News Article by Reuters posted on July 30,
2002 at 13:41:00: EST (-5 GMT)
Sudan government attacks south — aid workers
By Fiona O’Brien
NAIROBI, July 30 (Reuters) – Sudan has launched a major offensive against rebels in the south just days after announcing a breakthrough in talks aimed at ending their 19-year war, aid workers and rebels said on Tuesday.
The rebel Sudan People’s Liberation Army (SPLA), which made a deal with Khartoum on July 20 resolving the war’s two key issues, said more than 1,000 people had been killed since the government began its attack in Western Upper Nile region on Friday.
The reports could not be independently verified and the Sudanese government was not immediately available for comment.
“There is extremely heavy fighting,” Dan Eiffe, a spokesman for Norwegian People’s Aid (NPA), told Reuters in Nairobi. “There have been tens of thousands of displaced people.”
He had no information on numbers of dead. Other aid agencies said there were reports of locals fleeing the fighting, but had no details of numbers.
The war in Sudan began in 1983 and pits the Islamic government in Khartoum against southern rebels who say they want religious freedom and the chance to be independent.
The government agreed last week to let the south hold a referendum on self-determination after a six-year interim period.

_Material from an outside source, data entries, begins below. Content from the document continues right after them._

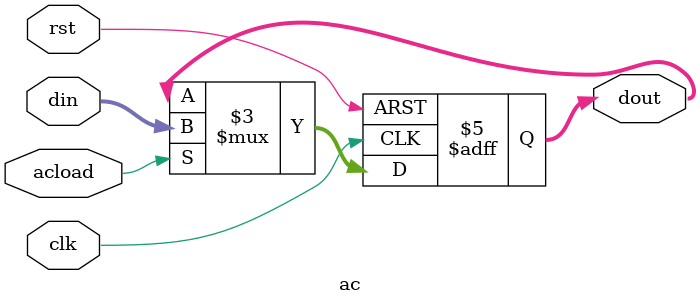
<source format=v>
/*AC通用寄存器，存储第一个操作数*/
/*输入din：数据输入；8位，来自于总线的低八位
   输入clk：时钟信号，进行时序控制；1位，来自qtsj.v的输出clk_choose；
   输入rst：复位信号，该位为1时系统正常工作，为0时系统复位；1位，来自控制器；
   输入rload：载入信号，该位为1时该部件工作，为0时该部件不工作；1位，来自控制器；
   输出dout：数据输出；8位，送往总线的低八位或算数逻辑单元的A端；
*/
module ac(din, clk, rst,acload, dout);
input[7:0] din;
input clk,rst,acload;

output [7:0]dout;
reg [7:0]dout;

always@(posedge clk or negedge rst)
if(!rst)
	dout<=0;
else if(acload)
	dout<=din;
endmodule

</source>
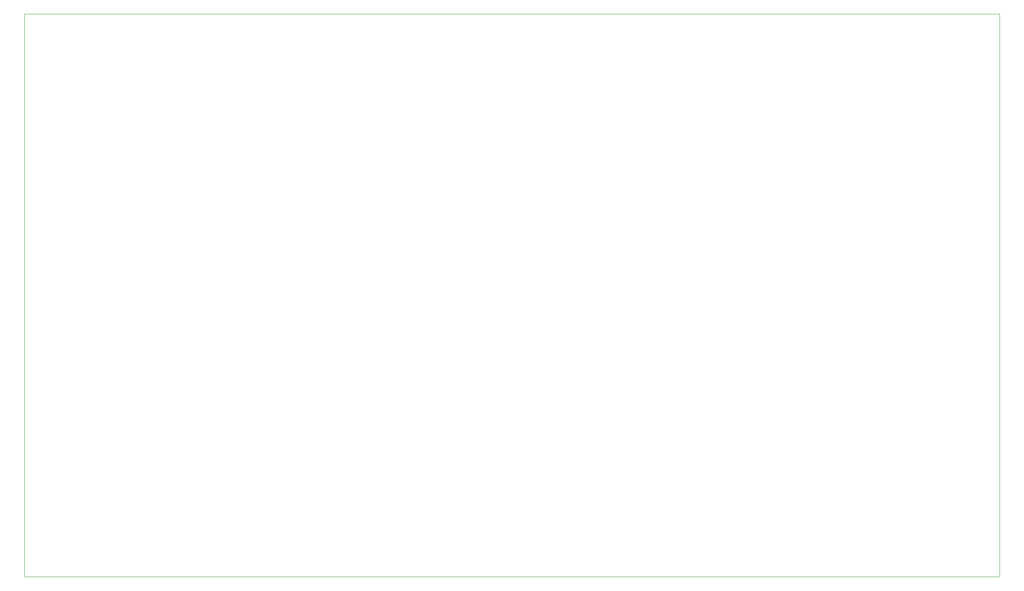
<source format=gbr>
%TF.GenerationSoftware,KiCad,Pcbnew,(6.0.7)*%
%TF.CreationDate,2022-08-12T11:14:58-05:00*%
%TF.ProjectId,SAQ-Readout,5341512d-5265-4616-946f-75742e6b6963,rev?*%
%TF.SameCoordinates,Original*%
%TF.FileFunction,Profile,NP*%
%FSLAX46Y46*%
G04 Gerber Fmt 4.6, Leading zero omitted, Abs format (unit mm)*
G04 Created by KiCad (PCBNEW (6.0.7)) date 2022-08-12 11:14:58*
%MOMM*%
%LPD*%
G01*
G04 APERTURE LIST*
%TA.AperFunction,Profile*%
%ADD10C,0.050000*%
%TD*%
G04 APERTURE END LIST*
D10*
X36830000Y-25400000D02*
X256540000Y-25400000D01*
X256540000Y-25400000D02*
X256540000Y-152400000D01*
X256540000Y-152400000D02*
X36830000Y-152400000D01*
X36830000Y-152400000D02*
X36830000Y-25400000D01*
M02*

</source>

But no ceasefire was signed, and issues such as power-sharing, oil-well sharing and human rights still need to be settled before a comprehensive peace deal can be signed.

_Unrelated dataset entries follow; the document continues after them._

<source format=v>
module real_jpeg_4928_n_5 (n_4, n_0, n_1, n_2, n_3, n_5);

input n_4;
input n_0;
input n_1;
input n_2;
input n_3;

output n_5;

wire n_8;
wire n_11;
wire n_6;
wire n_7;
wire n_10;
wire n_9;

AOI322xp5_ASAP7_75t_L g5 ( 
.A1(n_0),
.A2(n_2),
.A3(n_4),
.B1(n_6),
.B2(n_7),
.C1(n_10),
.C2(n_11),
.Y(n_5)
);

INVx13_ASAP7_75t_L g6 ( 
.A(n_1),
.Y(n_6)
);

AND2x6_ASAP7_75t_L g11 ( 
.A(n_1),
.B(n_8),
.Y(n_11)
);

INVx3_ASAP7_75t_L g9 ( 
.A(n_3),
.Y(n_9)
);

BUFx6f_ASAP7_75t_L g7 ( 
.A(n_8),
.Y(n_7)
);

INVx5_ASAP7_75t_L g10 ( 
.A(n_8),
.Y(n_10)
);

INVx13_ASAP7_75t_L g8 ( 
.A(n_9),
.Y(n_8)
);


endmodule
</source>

The Sudanese charge d’affaires in Nairobi, Ahmed Dirdeiry, said he had no information about the attack on Western Upper Nile. But he said any fighting should not derail the overall peace process, given that no ceasefire had been signed.

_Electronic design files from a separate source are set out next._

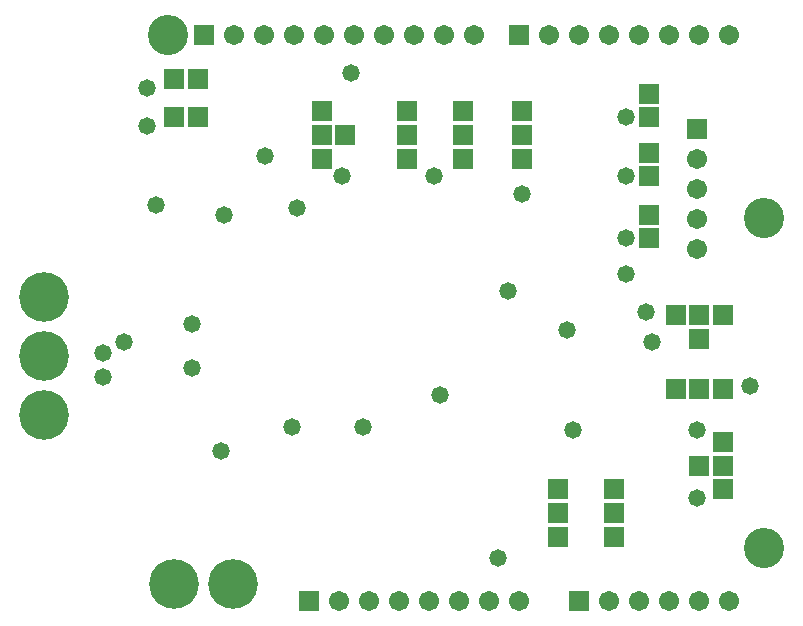
<source format=gbs>
G04*
G04 #@! TF.GenerationSoftware,Altium Limited,Altium Designer,18.0.7 (293)*
G04*
G04 Layer_Color=16711935*
%FSLAX25Y25*%
%MOIN*%
G70*
G01*
G75*
%ADD33C,0.16548*%
%ADD34C,0.06706*%
%ADD35R,0.06706X0.06706*%
%ADD36R,0.06706X0.06706*%
%ADD37C,0.13398*%
%ADD38C,0.05800*%
%ADD54R,0.06800X0.06800*%
%ADD55R,0.06800X0.06800*%
D33*
X80709Y15748D02*
D03*
X61024D02*
D03*
X17717Y111221D02*
D03*
Y91535D02*
D03*
Y71850D02*
D03*
D34*
X235236Y127480D02*
D03*
Y137480D02*
D03*
Y147480D02*
D03*
Y157480D02*
D03*
X115984Y10000D02*
D03*
X125984D02*
D03*
X135984D02*
D03*
X145984D02*
D03*
X155984D02*
D03*
X165984D02*
D03*
X175984D02*
D03*
X206063D02*
D03*
X216063D02*
D03*
X226063D02*
D03*
X236063D02*
D03*
X246063D02*
D03*
X91063Y198819D02*
D03*
X161063D02*
D03*
X151063D02*
D03*
X141063D02*
D03*
X131063D02*
D03*
X121063D02*
D03*
X111063D02*
D03*
X101063D02*
D03*
X81063D02*
D03*
X186063D02*
D03*
X196063D02*
D03*
X206063D02*
D03*
X216063D02*
D03*
X226063D02*
D03*
X236063D02*
D03*
X246063D02*
D03*
D35*
X235236Y167480D02*
D03*
D36*
X105984Y10000D02*
D03*
X196063D02*
D03*
X71063Y198819D02*
D03*
X176063D02*
D03*
D37*
X257874Y137795D02*
D03*
Y27559D02*
D03*
X59055Y198819D02*
D03*
D38*
X102000Y141000D02*
D03*
X66929Y102362D02*
D03*
X191929Y100394D02*
D03*
X44291Y96457D02*
D03*
X149606Y78740D02*
D03*
X169187Y24403D02*
D03*
X193898Y66929D02*
D03*
X91535Y158465D02*
D03*
X77756Y138779D02*
D03*
X37402Y92520D02*
D03*
X177165Y145669D02*
D03*
X67175Y87598D02*
D03*
X76772Y60073D02*
D03*
X55000Y142000D02*
D03*
X52165Y168307D02*
D03*
Y181102D02*
D03*
X172244Y113189D02*
D03*
X117126Y151575D02*
D03*
X235236Y66929D02*
D03*
X220472Y96457D02*
D03*
X120079Y186024D02*
D03*
X235236Y44291D02*
D03*
X218504Y106299D02*
D03*
X252953Y81693D02*
D03*
X211614Y119095D02*
D03*
X124016Y67913D02*
D03*
X100394D02*
D03*
X37402Y84646D02*
D03*
X147638Y151575D02*
D03*
X211614Y130905D02*
D03*
Y151575D02*
D03*
Y171260D02*
D03*
D54*
X207677Y47244D02*
D03*
X207776Y39469D02*
D03*
X207677Y31496D02*
D03*
X188976Y47244D02*
D03*
X189075Y39468D02*
D03*
X188976Y31496D02*
D03*
X157480Y157480D02*
D03*
X157382Y165256D02*
D03*
X157480Y173228D02*
D03*
X138779Y157480D02*
D03*
X138681Y165256D02*
D03*
X138779Y173228D02*
D03*
X177165Y157480D02*
D03*
X177067Y165256D02*
D03*
X177165Y173228D02*
D03*
X110236Y173228D02*
D03*
Y165354D02*
D03*
Y157480D02*
D03*
X118110Y165354D02*
D03*
X244094Y47244D02*
D03*
Y55118D02*
D03*
Y62992D02*
D03*
X236221Y55118D02*
D03*
X219488Y138779D02*
D03*
Y130905D02*
D03*
X219488Y159449D02*
D03*
Y151575D02*
D03*
X219488Y179134D02*
D03*
Y171260D02*
D03*
D55*
X228346Y80709D02*
D03*
X236122Y80807D02*
D03*
X244094Y80709D02*
D03*
X244094Y105315D02*
D03*
X236221D02*
D03*
X228346D02*
D03*
X236221Y97441D02*
D03*
X68898Y184055D02*
D03*
X61024D02*
D03*
X68898Y171260D02*
D03*
X61024D02*
D03*
M02*

</source>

“We have not got a ceasefire in place, although we should have that soon,” he said. “Until then, if there is any offensive from any party, it should not affect the peace process.”
CLEARING THE POPULATION
The government has often launched attacks on Western Upper Nile, which analysts say are aimed at clearing the local population to secure existing or potential new oilfields.
Fighting in the region worsened during this year’s dry season from January to May, after a separate ceasefire negotiated in the central Nuba mountains freed up more government soldiers for operations around the oilfields.
But it is unusual for the government to launch an offensive during the rainy season, which is currently in progress.
Eiffe, who said he had spoken with NPA staff in the area, said the government was using troops and helicopter gunships.
SPLA spokesman Samson Kwaje said people fleeing to nearby Bahr al-Ghazal region had reported that a lot of civilians were trapped in a settlement called Tam.
“There are a lot of massacres going on,” Kwaje said. “The government is using three helicopter gunships to give cover for ground troops. It is a three-pronged attack on Tam.”
A source at Operation Lifeline Sudan (OLS), a consortium of relief agencies, said Tam, previously under SPLA control, had fallen to the government and militias.
A new round of peace talks is due to begin in Kenya in mid-August. The SPLA and Khartoum have said they are hopeful a comprehensive peace deal could be reached within weeks.
Observers say both sides are likely to try to shore up their positions before those talks begin.